4. Monitoring: Groups are inherently vulnerable to free-riding and active exploitation and so there is a need to find ways of detecting these behaviours without unduly burdening active contributors.
  • Planning and delivery phases:

    • monitoring was primarily the task of the group facilitators with consideration given to who was best placed to facilitate the co-design process

  • Delivery phase:

    • monitoring was primarily about ensuring the comfort of returning citizens in order to facilitate and support their engagement in the co-design process (rather than to protect against free-riding or active exploitation of resources), e.g., throughout the joint event the study team monitored and attempted to address any relative unease among returning citizens with speaking in a group workshop setting or engaging with service professionals on an equal basis outside the usual client-provider relationship.

Regulating co-design

5. Graduated sanctions: Transgressions need gossip or a gentle reminders may be sufficient to address transgressions of agreed norms but more severe forms of punishment must also be waiting in the wings for use if/when necessary
  • Planning, delivery and evaluation phases:

    • no evidence of sanctions being collectively agreed upon. However, the project team did have a form of sanction ‘waiting in the wings’ as the consent form for participation was deliberately written so as not to imply continued involvement was assured. This sanction was neither collectively agreed nor explicitly stated but acted as a safeguard for the project team against continued involvement of those deemed either not to be contributing or to be contributing in what was deemed to be a problematic way. What was deemed problematic was at the discretion of the project team rather than the group more broadly.

Regulating co-design

6. Conflict resolution mechanisms: It must be possible to resolve conflicts quickly and in ways that are perceived as fair by members of the group
  • no evidence beyond sense that this was an inherent task for the facilitator(s) during the co-design process

Regulating co-design

7. Minimal recognition of rights to organize: Groups must have the authority to conduct their own affairs.
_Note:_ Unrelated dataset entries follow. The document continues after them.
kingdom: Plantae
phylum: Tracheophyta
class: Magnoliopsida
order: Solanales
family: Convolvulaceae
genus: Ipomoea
Externally imposed rules are unlikely to be appropriate for local settings and violate collective-choice arrangements (principle 3)
  • the context of the work – a time-limited feasibility study supported by a grant from an external funding foundation – focused the project on facilitating meaningful collaboration with a marginalized service user group in co-design with multiple service providers—a challenging task in itself; but not development of governance mechanisms for self-organization of either the group within the project or the wider community-wide system for health and re-entry.

Regulating co-design

8. For groups that are part of larger social systems, there must be appropriate coordination among relevant groups: Every sphere of activity has an optimal scale. Large scale governance requires finding the optimal scale for each sphere of activity and appropriately coordinating the activitiesa concept called polycentric governance
  • Planning and delivery phases:

    • participants were part of both formal hierarchical systems and informal peer-to-peer networks and pooled their resources through the co-design process to coordinate activities that might lead to beneficial impacts

    • there was acknowledgement that most efforts to coordinate services are largely designed from the perspective of providers and system-level decision-makers so attempts were made to work with the relevant service providers in a co-design process to demonstrate the benefits of an alternative way of working. The co-design process also facilitated returning citizens of different backgrounds to develop a common group identity that prepared them to productively voice, share, and pool their experiential resources with service providers in the project’s joint activities. However, limited consideration of how this pilot could have been conducted to prepare and support those involved to sustain the co-design of services or how this way of working could be embedded in the current system.